**Activities**
- A) Could you rewrite the nighttime light convergence notebook, everything from "1. Background &" down to "light intensity (1996–2010).", with "Dependent variable" changed to "Outcome variable"?
- B) Can you carry on the nighttime light convergence notebook from the point where it stops?

**Text section**
All dependencies are declared in pyproject.toml; run uv sync to install them. On Google Colab, the install cell below pulls the spatial packages into the default environment.

In [1]:
# Google Colab: install packages not included in the default environment
try:
    import google.colab
    !pip install geopandas libpysal spreg -q
except ImportError:
    pass  # Local environment — packages already installed

1. Background & Context

  • Research question: Does nighttime light growth (a proxy for economic activity) converge across Indian districts, and do neighboring districts generate spatial spillovers?
  • Dependent variable: light_growth96_10rcr_cap — growth in per-capita nighttime light intensity (1996–2010).
  • Key regressor: log_light96_rcr_cap — log of initial (1996) per-capita light intensity. A negative coefficient indicates convergence (initially brighter districts grow more slowly).
  • Controls: 16 variables capturing terrain, climate, demographics, infrastructure, and human capital.
  • Spatial weights: W6nn — a row-standardized 6-nearest-neighbor matrix recomputed from district centroids (india520.geojson).

Theoretical framework. The Spatial Durbin Model (SDM) lets both the dependent variable and the explanatory variables have spatial lags (i.e., influence from neighbors). For the key regressor it follows Ertur & Koch (2007, eq. 7 of the paper):

\[g_t = \beta_1 x_{t-1} + X_t \alpha + \beta_2 W x_{t-1} + W X_t \gamma + \lambda\, W g_t + \varepsilon.\]

2. Setup

We load the district variables (india520.dta) and geometries (india520.geojson), build the 6NN row-standardized spatial weights, and prepare the state fixed-effect dummies.

**Supplied records**
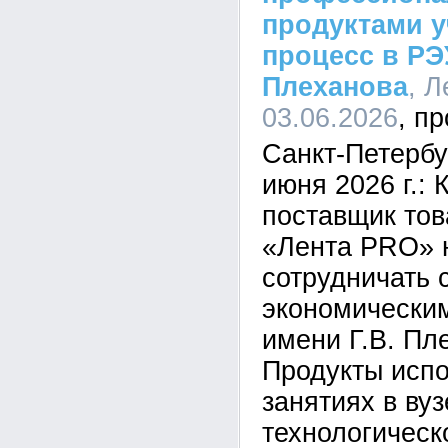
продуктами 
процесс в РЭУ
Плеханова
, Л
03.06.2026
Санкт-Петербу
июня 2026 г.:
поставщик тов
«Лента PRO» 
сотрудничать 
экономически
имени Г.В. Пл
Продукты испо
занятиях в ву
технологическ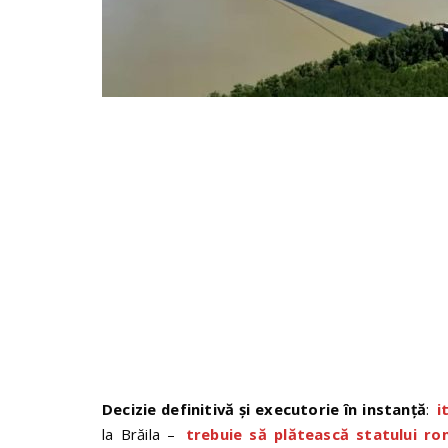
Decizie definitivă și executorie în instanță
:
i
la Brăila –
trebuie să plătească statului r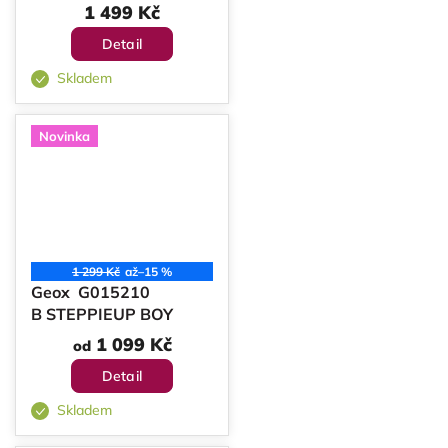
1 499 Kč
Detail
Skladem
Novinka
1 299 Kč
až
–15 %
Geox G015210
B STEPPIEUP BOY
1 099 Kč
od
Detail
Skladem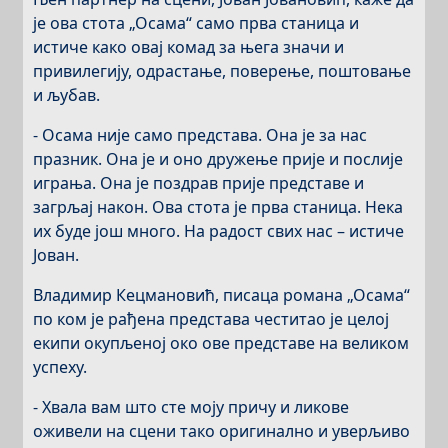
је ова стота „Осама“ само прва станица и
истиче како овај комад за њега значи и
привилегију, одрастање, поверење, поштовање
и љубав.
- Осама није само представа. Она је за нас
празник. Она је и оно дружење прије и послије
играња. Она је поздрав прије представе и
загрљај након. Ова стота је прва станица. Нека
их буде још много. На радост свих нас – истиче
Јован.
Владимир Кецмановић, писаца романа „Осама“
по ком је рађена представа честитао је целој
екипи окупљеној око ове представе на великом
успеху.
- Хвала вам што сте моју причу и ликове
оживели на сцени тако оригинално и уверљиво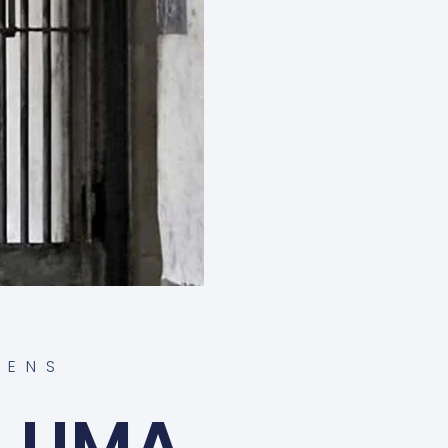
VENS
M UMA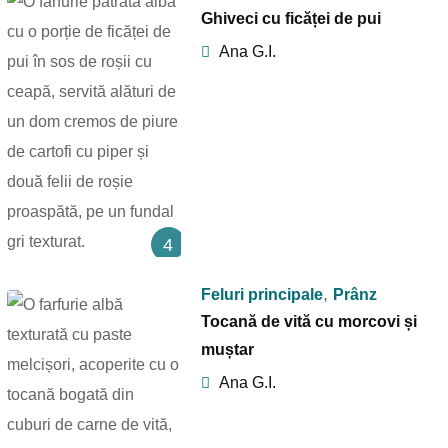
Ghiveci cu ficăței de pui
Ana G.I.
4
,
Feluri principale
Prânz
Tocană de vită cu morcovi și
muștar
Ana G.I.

**Answers provided**
- A)
1. Background & Context

  • Research question: Does nighttime light growth (a proxy for economic activity) converge across Indian districts, and do neighboring districts generate spatial spillovers?
  • Outcome variable: light_growth96_10rcr_cap — growth in per-capita nighttime light intensity (1996–2010).

- B)
In [2]:
# Configuration
import os
import math
import warnings
import urllib.request
from contextlib import redirect_stdout

import numpy as np
import pandas as pd
import geopandas as gpd
import statsmodels.api as sm
from libpysal.weights import KNN
from spreg import ML_Lag

warnings.filterwarnings("ignore")
np.random.seed(20250620)

DV   = "light_growth96_10rcr_cap"   # dependent variable: per-capita NTL growth 1996-2010
XKEY = "log_light96_rcr_cap"        # main regressor: initial (log) per-capita NTL, 1996
KEY  = "statedist"                  # 1:1 merge key between geometry and data
K_NN = 6                            # 6 nearest neighbours
N_MC = 10_000                       # Monte-Carlo draws for impact inference

# 16 conditional controls (geo-climatic + demographic + infrastructure)
CONTROLS = [
    "suit_mean_snd", "rain_mean_snd", "mala_mean_snd", "temp_mean_snd",
    "rug_mean_snd", "distance", "latitude", "rur_percent96_rcr",
    "log_tot_density_rcr", "sc_percent96", "st_percent96", "workp_percent96",
    "lit_percent96", "higheredu_percent96", "elechh_percent96", "log_puccaroads",
]

RAW = "https://raw.githubusercontent.com/quarcs-lab/project2025s-py/master/data"
In [3]:
# Load data (local ../data first, else download from the public repo)
def _resolve(fname):
    for cand in (os.path.join("..", "data", fname), os.path.join("data", fname), fname):
        if os.path.exists(cand):
            return cand
    url = "{}/{}".format(RAW, fname)
    print("Downloading {} from {}".format(fname, url))
    urllib.request.urlretrieve(url, fname)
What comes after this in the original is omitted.